▸ Work to do:
How many lines in the rows below contain the string "instances"? Reply with the number alone.

▸ Stored rows:
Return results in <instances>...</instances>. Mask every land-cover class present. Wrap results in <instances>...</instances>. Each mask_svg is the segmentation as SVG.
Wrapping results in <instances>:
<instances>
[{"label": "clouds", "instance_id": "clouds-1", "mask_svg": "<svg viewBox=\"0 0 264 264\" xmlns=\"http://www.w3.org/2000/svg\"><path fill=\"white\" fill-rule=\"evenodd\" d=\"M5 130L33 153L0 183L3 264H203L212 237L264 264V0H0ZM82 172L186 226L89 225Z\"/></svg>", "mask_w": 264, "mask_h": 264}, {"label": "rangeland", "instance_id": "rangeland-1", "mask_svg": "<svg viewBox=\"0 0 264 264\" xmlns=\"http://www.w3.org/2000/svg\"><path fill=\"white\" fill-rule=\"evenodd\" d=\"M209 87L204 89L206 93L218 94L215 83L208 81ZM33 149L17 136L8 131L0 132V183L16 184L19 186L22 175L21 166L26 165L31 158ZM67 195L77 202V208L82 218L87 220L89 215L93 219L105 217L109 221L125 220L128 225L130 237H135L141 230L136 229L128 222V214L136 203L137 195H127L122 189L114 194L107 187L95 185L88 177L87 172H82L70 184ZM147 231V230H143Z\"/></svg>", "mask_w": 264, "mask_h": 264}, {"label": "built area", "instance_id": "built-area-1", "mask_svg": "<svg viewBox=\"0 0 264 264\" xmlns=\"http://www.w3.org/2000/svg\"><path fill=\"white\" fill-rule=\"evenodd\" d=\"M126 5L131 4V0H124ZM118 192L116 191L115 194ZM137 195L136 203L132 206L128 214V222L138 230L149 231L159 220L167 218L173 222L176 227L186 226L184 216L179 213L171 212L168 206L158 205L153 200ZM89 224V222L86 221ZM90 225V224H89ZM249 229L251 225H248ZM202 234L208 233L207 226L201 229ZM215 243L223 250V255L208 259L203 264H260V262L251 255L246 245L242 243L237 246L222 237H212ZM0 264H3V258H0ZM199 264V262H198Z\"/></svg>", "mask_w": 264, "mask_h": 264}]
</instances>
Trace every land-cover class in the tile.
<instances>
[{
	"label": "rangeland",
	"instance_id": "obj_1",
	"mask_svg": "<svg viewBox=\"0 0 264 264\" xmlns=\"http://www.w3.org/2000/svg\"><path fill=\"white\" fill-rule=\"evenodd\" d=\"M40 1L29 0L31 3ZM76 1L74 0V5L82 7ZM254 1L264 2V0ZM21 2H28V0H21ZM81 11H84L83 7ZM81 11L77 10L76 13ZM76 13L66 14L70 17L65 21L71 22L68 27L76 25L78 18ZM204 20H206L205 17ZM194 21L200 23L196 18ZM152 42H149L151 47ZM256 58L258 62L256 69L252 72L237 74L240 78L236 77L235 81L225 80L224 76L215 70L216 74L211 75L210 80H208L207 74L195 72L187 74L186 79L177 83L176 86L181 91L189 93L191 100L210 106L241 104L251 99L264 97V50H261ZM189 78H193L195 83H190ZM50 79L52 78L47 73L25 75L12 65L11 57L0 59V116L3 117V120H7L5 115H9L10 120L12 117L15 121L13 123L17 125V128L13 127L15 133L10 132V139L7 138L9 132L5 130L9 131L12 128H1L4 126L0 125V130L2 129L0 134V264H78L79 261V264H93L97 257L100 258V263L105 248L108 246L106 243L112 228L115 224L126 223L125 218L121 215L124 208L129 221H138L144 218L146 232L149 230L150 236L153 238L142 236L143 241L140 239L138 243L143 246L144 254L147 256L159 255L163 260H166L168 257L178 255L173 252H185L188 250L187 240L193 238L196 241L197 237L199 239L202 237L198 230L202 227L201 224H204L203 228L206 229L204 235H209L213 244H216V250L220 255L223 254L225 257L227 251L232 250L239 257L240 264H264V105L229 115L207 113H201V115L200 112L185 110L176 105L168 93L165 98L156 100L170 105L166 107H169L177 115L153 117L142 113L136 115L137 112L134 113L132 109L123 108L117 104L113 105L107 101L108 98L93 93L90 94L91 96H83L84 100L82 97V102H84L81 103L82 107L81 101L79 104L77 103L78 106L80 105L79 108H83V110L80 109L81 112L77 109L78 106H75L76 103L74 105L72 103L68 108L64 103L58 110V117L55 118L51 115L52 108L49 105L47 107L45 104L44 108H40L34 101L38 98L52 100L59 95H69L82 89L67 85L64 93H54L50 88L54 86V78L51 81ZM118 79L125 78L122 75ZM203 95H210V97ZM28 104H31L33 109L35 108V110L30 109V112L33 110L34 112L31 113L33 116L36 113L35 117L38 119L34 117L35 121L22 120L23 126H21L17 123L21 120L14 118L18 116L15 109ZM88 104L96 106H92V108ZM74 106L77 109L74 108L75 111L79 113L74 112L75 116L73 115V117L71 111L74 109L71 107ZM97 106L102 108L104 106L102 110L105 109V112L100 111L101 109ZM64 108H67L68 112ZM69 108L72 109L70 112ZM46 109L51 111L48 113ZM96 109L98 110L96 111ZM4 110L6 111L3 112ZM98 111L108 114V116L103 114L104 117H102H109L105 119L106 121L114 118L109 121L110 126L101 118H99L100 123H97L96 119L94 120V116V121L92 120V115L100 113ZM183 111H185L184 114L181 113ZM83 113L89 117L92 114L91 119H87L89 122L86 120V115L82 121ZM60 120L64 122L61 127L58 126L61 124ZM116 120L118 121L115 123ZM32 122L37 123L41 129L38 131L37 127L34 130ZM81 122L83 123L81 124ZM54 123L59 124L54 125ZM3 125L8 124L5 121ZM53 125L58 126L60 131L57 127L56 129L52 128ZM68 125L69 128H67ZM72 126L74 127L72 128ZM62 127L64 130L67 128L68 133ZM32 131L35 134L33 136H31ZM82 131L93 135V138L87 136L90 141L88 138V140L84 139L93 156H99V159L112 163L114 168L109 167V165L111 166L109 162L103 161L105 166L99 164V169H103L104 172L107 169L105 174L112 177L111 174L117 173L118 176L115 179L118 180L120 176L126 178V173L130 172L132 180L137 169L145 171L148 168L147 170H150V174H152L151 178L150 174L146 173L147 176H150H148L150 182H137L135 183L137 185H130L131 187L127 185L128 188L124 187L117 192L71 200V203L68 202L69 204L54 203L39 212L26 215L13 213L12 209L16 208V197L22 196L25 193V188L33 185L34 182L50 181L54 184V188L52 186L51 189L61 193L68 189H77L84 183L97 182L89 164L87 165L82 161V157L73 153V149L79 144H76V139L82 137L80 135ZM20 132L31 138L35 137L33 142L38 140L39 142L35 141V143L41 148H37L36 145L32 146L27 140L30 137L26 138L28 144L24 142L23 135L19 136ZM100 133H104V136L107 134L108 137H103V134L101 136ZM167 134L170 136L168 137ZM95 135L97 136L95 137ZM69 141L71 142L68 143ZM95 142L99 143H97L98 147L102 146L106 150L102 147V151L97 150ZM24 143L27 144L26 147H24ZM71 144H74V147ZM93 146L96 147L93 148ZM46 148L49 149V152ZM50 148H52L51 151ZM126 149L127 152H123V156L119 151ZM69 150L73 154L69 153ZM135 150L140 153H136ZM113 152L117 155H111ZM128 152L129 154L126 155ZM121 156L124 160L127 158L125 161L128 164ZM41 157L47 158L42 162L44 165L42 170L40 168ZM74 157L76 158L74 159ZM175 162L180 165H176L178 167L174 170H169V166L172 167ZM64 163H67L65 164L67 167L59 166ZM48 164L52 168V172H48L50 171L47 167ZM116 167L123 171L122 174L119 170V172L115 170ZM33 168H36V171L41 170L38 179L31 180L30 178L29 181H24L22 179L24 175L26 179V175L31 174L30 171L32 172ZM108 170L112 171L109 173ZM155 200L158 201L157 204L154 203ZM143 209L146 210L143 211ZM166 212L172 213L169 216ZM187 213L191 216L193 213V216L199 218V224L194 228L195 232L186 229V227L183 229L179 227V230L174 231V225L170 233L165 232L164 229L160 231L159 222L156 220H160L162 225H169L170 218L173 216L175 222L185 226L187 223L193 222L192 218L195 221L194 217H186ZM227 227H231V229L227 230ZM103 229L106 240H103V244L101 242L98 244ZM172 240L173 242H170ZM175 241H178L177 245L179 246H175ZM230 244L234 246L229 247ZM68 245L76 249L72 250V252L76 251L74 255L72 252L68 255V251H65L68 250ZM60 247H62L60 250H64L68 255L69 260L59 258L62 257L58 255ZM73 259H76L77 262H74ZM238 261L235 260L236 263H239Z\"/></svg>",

▸ Problem solution:
5